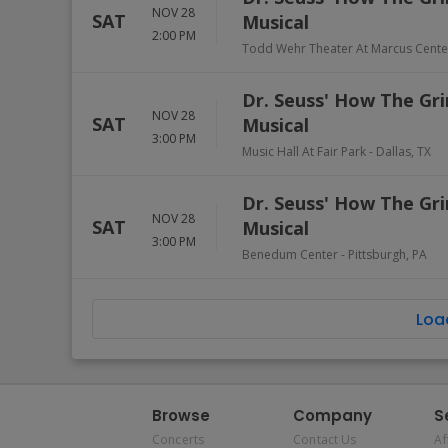
NOV 28
SAT
Musical
2:00 PM
Todd Wehr Theater At Marcus Cente
Dr. Seuss' How The Gri
NOV 28
SAT
Musical
3:00 PM
Music Hall At Fair Park
-
Dallas
,
TX
Dr. Seuss' How The Gri
NOV 28
SAT
Musical
3:00 PM
Benedum Center
-
Pittsburgh
,
PA
Loa
Browse
Company
S
Concerts
Contact Us
Af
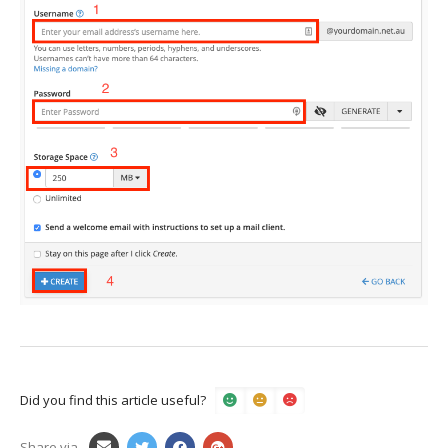
Did you find this article useful?
Share via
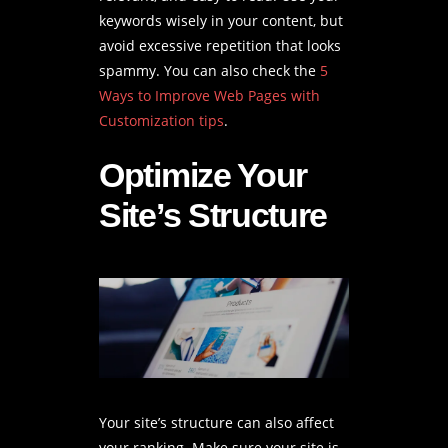
keywords wisely in your content, but
avoid excessive repetition that looks
spammy. You can also check the
5
Ways to Improve Web Pages with
Customization tips
.
Optimize Your
Site’s Structure
Your site’s structure can also affect
your ranking. Make sure your site is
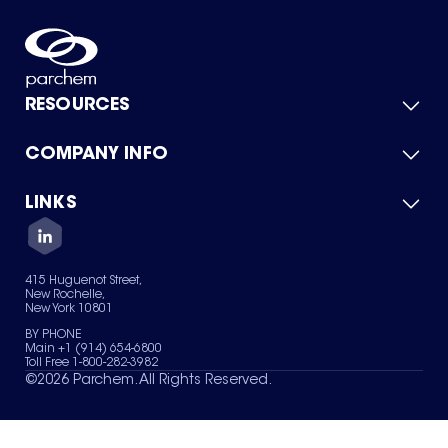
RESOURCES
COMPANY INFO
Product Catalog
Quick Quote
For Suppliers
LINKS
About Us
Green Chemicals
Quality
Careers
Contact Us
Services
Privacy Policy
News & Insights
415 Huguenot Street,
Terms of Use
New Rochelle,
Sitemap
New York 10801
Your Privacy Choices
BY PHONE
Main +1 (914) 654-6800
Toll Free 1-800-282-3982
©
2026
Parchem. All Rights Reserved.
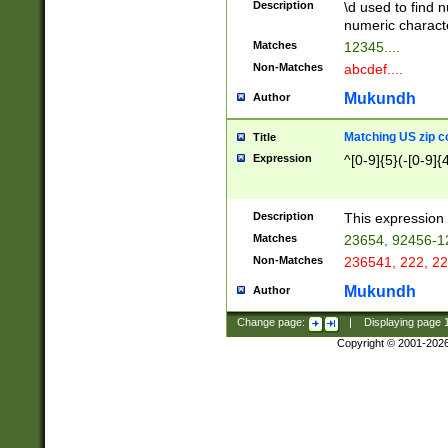
Description
\d used to find n
u03AD\u03AE\u
numeric charact
3B5\u03B6\u03
Matches
12345....
BE\u03BF\u03C
Non-Matches
abcdef....
6\u03C7\u03C8
E\u03D0\u03D1
Mukundh
Author
u03E2\u03E3\u
3F0\u03F1\u040
Matching US zip c
Title
C\u040E\u040F\
Expression
^[0-9]{5}(-[0-9]{
041B\u041C\u0
29\u042A\u042B
u0433\u0434\u0
3B\u043F\u0444
Description
This expression 
u044E\u044F\u0
Matches
23654, 92456-1
5A\u045B\u045C
Non-Matches
236541, 222, 22
u0464\u0465\u0
6C\u046D\u046E
Mukundh
Author
u0477\u0478\u
Change page:
|
Displaying page
Copyright © 2001-202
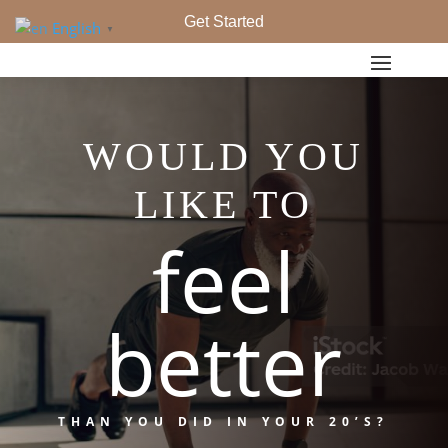
Get Started
English
▼
WOULD YOU
LIKE TO
feel
better
THAN YOU DID IN YOUR 20’S?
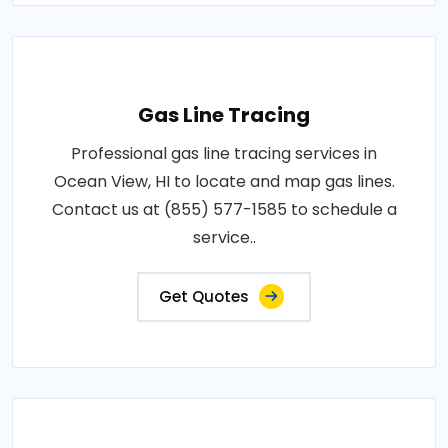
Gas Line Tracing
Professional gas line tracing services in
Ocean View, HI to locate and map gas lines.
Contact us at (855) 577-1585 to schedule a
service..
Get Quotes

━━━━

[BRIEF] Copy out the text of all the items above, line by line and unchanged, in the same order. Omit the pictures.

[SOLVED PROBLEM]
NOV 28
SAT
Musical
2:00 PM
Todd Wehr Theater At Marcus Cente
Dr. Seuss' How The Gri
NOV 28
SAT
Musical
3:00 PM
Music Hall At Fair Park
-
Dallas
,
TX
Dr. Seuss' How The Gri
NOV 28
SAT
Musical
3:00 PM
Benedum Center
-
Pittsburgh
,
PA
Loa
Browse
Company
S
Concerts
Contact Us
Af
Did you find this article useful?
Share via
keywords wisely in your content, but
avoid excessive repetition that looks
spammy. You can also check the
5
Ways to Improve Web Pages with
Customization tips
.
Optimize Your
Site’s Structure
Your site’s structure can also affect
your ranking. Make sure your site is
RESOURCES
COMPANY INFO
Product Catalog
Quick Quote
For Suppliers
LINKS
About Us
Green Chemicals
Quality
Careers
Contact Us
Services
Privacy Policy
News & Insights
415 Huguenot Street,
Terms of Use
New Rochelle,
Sitemap
New York 10801
Your Privacy Choices
BY PHONE
Main +1 (914) 654-6800
Toll Free 1-800-282-3982
©
2026
Parchem. All Rights Reserved.
Description
\d used to find n
u03AD\u03AE\u
numeric charact
3B5\u03B6\u03
Matches
12345....
BE\u03BF\u03C
Non-Matches
abcdef....
6\u03C7\u03C8
E\u03D0\u03D1
Mukundh
Author
u03E2\u03E3\u
3F0\u03F1\u040
Matching US zip c
Title
C\u040E\u040F\
Expression
^[0-9]{5}(-[0-9]{
041B\u041C\u0
29\u042A\u042B
u0433\u0434\u0
3B\u043F\u0444
Description
This expression 
u044E\u044F\u0
Matches
23654, 92456-1
5A\u045B\u045C
Non-Matches
236541, 222, 22
u0464\u0465\u0
6C\u046D\u046E
Mukundh
Author
u0477\u0478\u
Change page:
|
Displaying page
Copyright © 2001-202
Get Started
English
▼
WOULD YOU
LIKE TO
feel
better
THAN YOU DID IN YOUR 20’S?
Gas Line Tracing
Professional gas line tracing services in
Ocean View, HI to locate and map gas lines.
Contact us at (855) 577-1585 to schedule a
service..
Get Quotes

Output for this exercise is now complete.